In a move that closes a two-decade chapter of regret, Warren Buffett's Berkshire Hathaway has finally taken a major position in Alphabet Inc., the parent company of Google. The conglomerate disclosed a $4.3 billion stake in the tech giant during the third quarter of 2025, marking its first-ever direct investment in the company it famously missed during its 2004 initial public offering.
A Long-Standing Regret Finally Addressed
The investment follows years of public remorse from Buffett and his late partner, Charlie Munger, who called missing Google one of their biggest blunders. A resurfaced clip from a 2017 shareholders meeting captured Munger's blunt admission: "We screwed up." Buffett elaborated that they had direct, insider evidence of Google's potential through their own subsidiary, GEICO. The insurance unit was spending heavily on Google ads—paying $10 per click with a "marginal cost of exactly zero" for Google—and seeing massive returns.
Munger lamented the inaction, stating, "We could see in our own operations how well that Google advertising was working. And we just sat there sucking our thumbs." He termed the oversight "shameful" and had previously hinted that Berkshire's enormous investment in Apple might have been a form of "atonement" for the Google miss.

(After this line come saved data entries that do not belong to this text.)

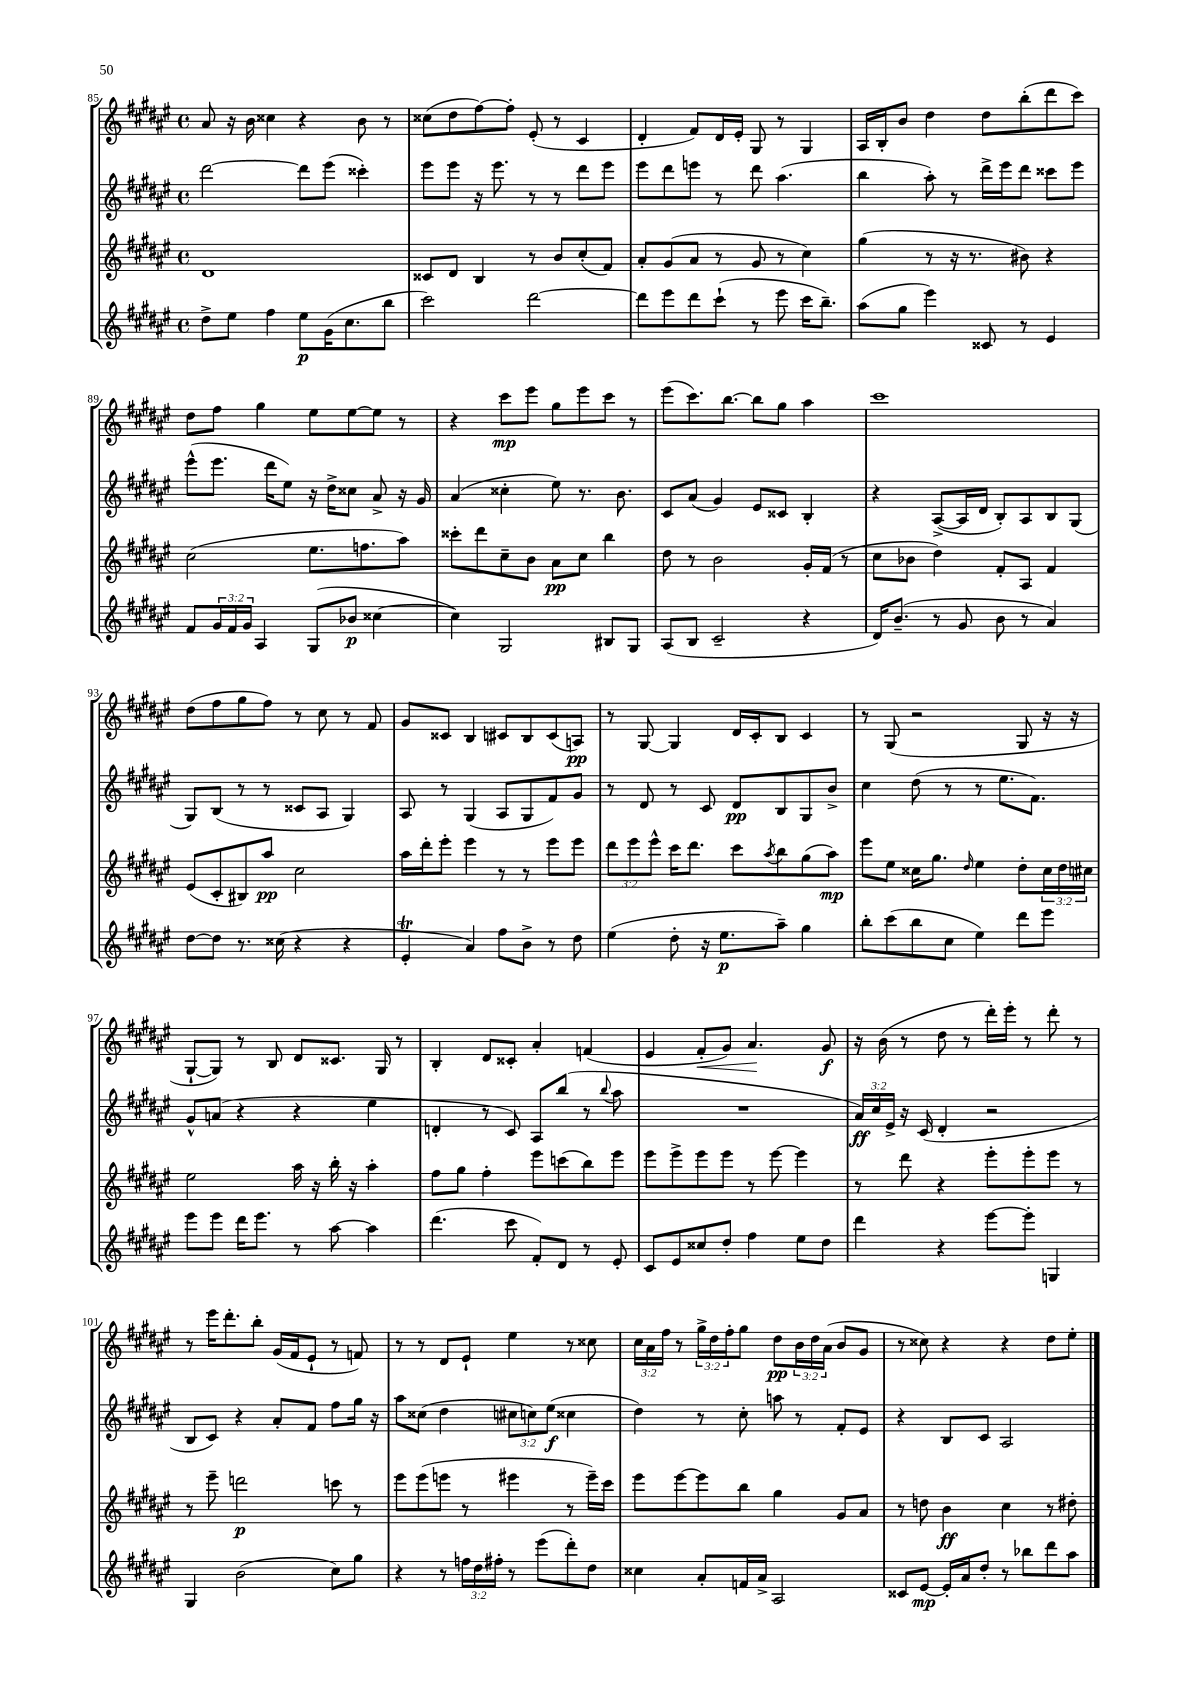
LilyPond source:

<<
\new StaffGroup <<
\new Staff = "s0" {
    \clef treble \key fis \major \defaultTimeSignature \time 4/4 \override Staff.TupletNumber.text = #tuplet-number::calc-fraction-text
    ais'8 r16 b'16 cisis''4 r4 b'8 r8 |
    cisis''8( dis''8 fis''8~) fis''8-. eis'8-.( r8 cis'4 |
    dis'4-. fis'8) dis'16 eis'16-. gis8 r8 gis4 |
    ais16 b16-. b'8 dis''4 dis''8 b''8-.( dis'''8 cis'''8) |
    dis''8 fis''8 gis''4 eis''8 eis''8~ eis''8 r8 |
    r4 cis'''8\mp eis'''8 gis''8 eis'''8 cis'''8 r8 |
    eis'''8( cis'''8.) b''8.~ b''8 gis''8 ais''4 |
    cis'''1 |
    dis''8( fis''8 gis''8 fis''8) r8 cis''8 r8 fis'8 |
    gis'8 cisis'8 b4 cis'8 b8 cis'8( a8\pp) |
    r8 gis8~ gis4 dis'16 cis'16-. b8 cis'4 |
    r8 gis8( r2 gis8 r16 r16 |
    gis8~-! gis8) r8 b8 dis'8 cisis'8. gis16 r8 |
    b4-. dis'8 cisis'8-. ais'4-. f'4( |
    eis'4 fis'8-.\< gis'8) ais'4.\! gis'8\f |
    r16 b'16( r8 dis''8 r8 dis'''16-.) eis'''16-. r8 dis'''8-. r8 |
    r8 eis'''16 dis'''8.-. b''8-. gis'16( fis'16 eis'8-! r8 f'8) |
    r8 r8 dis'8 eis'8-! eis''4 r8 cisis''8 |
    \tuplet 3/2 { cis''16 ais'16 fis''16 } r8 \tuplet 3/2 { gis''16-> dis''16 fis''16-. } gis''8 dis''8\pp \tuplet 3/2 { b'16 dis''16 ais'16( } b'8 gis'8 |
    r8 cisis''8) r4 r4 dis''8 eis''8-. \bar "|." |
}
\new Staff = "s1" {
    \clef treble \key fis \major \defaultTimeSignature \time 4/4 \override Staff.TupletNumber.text = #tuplet-number::calc-fraction-text
    dis'''2~ dis'''8 eis'''8( cisis'''4-.) |
    eis'''8 eis'''8 r16 eis'''8. r8 r8 dis'''8 eis'''8 |
    eis'''8 dis'''8 e'''8 r8 dis'''8 ais''4.( |
    b''4 ais''8-.) r8 dis'''16-> eis'''16 dis'''8 cisis'''8 eis'''8 |
    eis'''8-^( eis'''8. dis'''16 eis''8) r16 dis''16-> cisis''8 ais'8-> r16 gis'16 |
    ais'4( cisis''4-. eis''8) r8. b'8. |
    cis'8 ais'8( gis'4) eis'8 cisis'8 b4-. |
    r4 ais8~->( ais16 dis'16 b8-.) ais8 b8 gis8( |
    gis8) b8( r8 r8 cisis'8 ais8 gis4) |
    ais8 r8 gis4( ais8 gis8 fis'8) gis'8 |
    r8 dis'8 r8 cis'8 dis'8\pp b8 gis8 b'8-> |
    cis''4 dis''8( r8 r8 eis''8. fis'8.) |
    gis'8-^ a'8( r4 r4 eis''4 |
    d'4-. r8 cis'8) ais8 b''8( r8 \appoggiatura { b''8 } ais''8 |
    R1 |
    \tuplet 3/2 { ais'16\ff) cis''16 eis'16-> } r16 cis'16( dis'4-. r2 |
    b8 cis'8) r4 ais'8-. fis'8 fis''8 gis''16 r16 |
    ais''8 cisis''8( dis''4 \tuplet 3/2 { cis''8 c''8) eis''8\f( } cisis''4 |
    dis''4) r8 cis''8-. a''8 r8 fis'8-. eis'8 |
    r4 b8 cis'8 ais2 \bar "|." |
}
\new Staff = "s2" {
    \clef treble \key fis \major \defaultTimeSignature \time 4/4 \override Staff.TupletNumber.text = #tuplet-number::calc-fraction-text
    dis'1 |
    cisis'8 dis'8 b4 r8 b'8 cis''8-.( fis'8) |
    ais'8-. gis'8( ais'8 r8 gis'8 r8 cis''4) |
    gis''4( r8 r16 r8. bis'8) r4 |
    cis''2( eis''8. f''8. ais''8) |
    cisis'''8-. dis'''8 cis''8-- b'8 ais'8\pp cis''8 b''4 |
    dis''8 r8 b'2 gis'16-. fis'16( r8 |
    cis''8 bes'8 dis''4) fis'8-. ais8 fis'4 |
    eis'8( cis'8-. bis8) ais''8\pp cis''2 |
    ais''16 dis'''16-. eis'''8-. eis'''4 r8 r8 eis'''8 eis'''8 |
    \tuplet 3/2 { dis'''8 eis'''8 eis'''8-^ } cis'''16 dis'''8. cis'''8 \acciaccatura { ais''8 } b''8 gis''8( ais''8\mp) |
    eis'''8 eis''8 cisis''16 gis''8. \grace { dis''16 } eis''4 dis''8-. \tuplet 3/2 { cisis''16 dis''16 cis''16 } |
    eis''2 ais''16 r16 b''16-. r16 ais''4-. |
    fis''8 gis''8 fis''4-. eis'''8 c'''8( b''8) eis'''8 |
    eis'''8 eis'''8-> eis'''8 eis'''8 r8 eis'''8~ eis'''4 |
    r8 dis'''8 r4 eis'''8-. eis'''8-. eis'''8 r8 |
    r8 eis'''8-- d'''2\p c'''8 r8 |
    eis'''8 eis'''8( e'''8 r8 eis'''4 r8 eis'''16--) cis'''16 |
    eis'''8 eis'''8~ eis'''8 b''8 gis''4 gis'8 ais'8 |
    r8 d''8 b'4\ff cis''4 r8 dis''8-. \bar "|." |
}
\new Staff = "s3" {
    \clef treble \key fis \major \defaultTimeSignature \time 4/4 \override Staff.TupletNumber.text = #tuplet-number::calc-fraction-text
    dis''8-> eis''8 fis''4 eis''8\p gis'16( cis''8. b''8 |
    cis'''2) dis'''2~ |
    dis'''8 eis'''8 dis'''8 cis'''8-!( r8 eis'''8 cis'''16 b''8.--) |
    ais''8( gis''8 eis'''4) cisis'8 r8 eis'4 |
    fis'8 \tuplet 3/2 { gis'16 fis'16 gis'16 } ais4 gis8( bes'8\p cisis''4~ |
    cisis''4) gis2 bis8 gis8 |
    ais8( b8 cis'2-- r4 |
    dis'16) b'8.--( r8 gis'8 b'8 r8 ais'4) |
    dis''8~ dis''8 r8. cisis''16( r4 r4 |
    eis'4-.\trill ais'4) fis''8 b'8-> r8 dis''8 |
    eis''4( dis''8-. r16 eis''8.\p ais''8--) gis''4 |
    b''8-. cis'''8( b''8 cis''8 eis''4) dis'''8 eis'''8 |
    eis'''8 eis'''8 dis'''16 eis'''8. r8 ais''8~ ais''4 |
    dis'''4.( cis'''8 fis'8-.) dis'8 r8 eis'8-. |
    cis'8 eis'8 cisis''8 dis''8-. fis''4 eis''8 dis''8 |
    dis'''4 r4 eis'''8~ eis'''8-. g4 |
    gis4 b'2( cis''8) gis''8 |
    r4 r8 \tuplet 3/2 { f''16 dis''16 fis''16-. } r8 eis'''8( dis'''8-.) dis''8 |
    cisis''4 ais'8-. f'16 ais'16-> ais2 |
    cisis'8 eis'8~\mp eis'16-. ais'16 dis''8-. r8 bes''8 dis'''8 ais''8 \bar "|." |
}
>>
>>
\layout { \context { \Score currentBarNumber = #85 } }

Berkshire's $4.3 Billion Bet on Alphabet's Future
The regret has now been formally addressed. In Q3 2025, Berkshire Hathaway purchased approximately 17.8 million shares of Alphabet, predominantly Class A voting stock. As of September 30, 2025, the position was valued at $4.3 billion, instantly making Alphabet Berkshire's 10th-largest holding. It represents about 1.6% of Berkshire's colossal $267 billion equity portfolio and roughly 0.3% ownership in Alphabet.
The disclosure in November 2025 coincided with Buffett trimming Berkshire's top holding, Apple, by 15% to $61 billion, and continuing to reduce its position in Bank of America. Analysts see the Alphabet purchase as a dual-purpose move: silencing a long-held regret and making a strategic bet on the company's future, particularly its AI ambitions through the Gemini models. The investment also acknowledges the profitable growth of Google Cloud and the enduring, dominant strength of Google's core search advertising business—the very zero-marginal-cost model GEICO benefited from years ago.
Market Validation and a Tech Tilt for the Future
The market reacted positively to the endorsement from the "Oracle of Omaha." Following the disclosure, Alphabet shares rallied about 6% to new highs. The stock had already been on a strong run, gaining almost 70% through 2025, which boosted the value of Berkshire's new stake to around $5.7 billion by the end of the year.
This investment marks a quiet but significant shift for Berkshire Hathaway, increasing its exposure to the technology sector as Buffett prepares to hand over the CEO role to Greg Abel in 2026. The investment community will be watching closely when Berkshire's Q4 2025 filing is released in mid-February 2026. That document will reveal whether Buffett added to his long-delayed Google position in the final quarter before relinquishing the investment reins.
The Berkshire-Alphabet story is a powerful reminder that even the most celebrated investors can miss obvious opportunities in their own backyard. However, it also demonstrates that it's never too late to act on a conviction, especially when it's backed by decades of evidence and a clear vision for a company's future in artificial intelligence and digital advertising.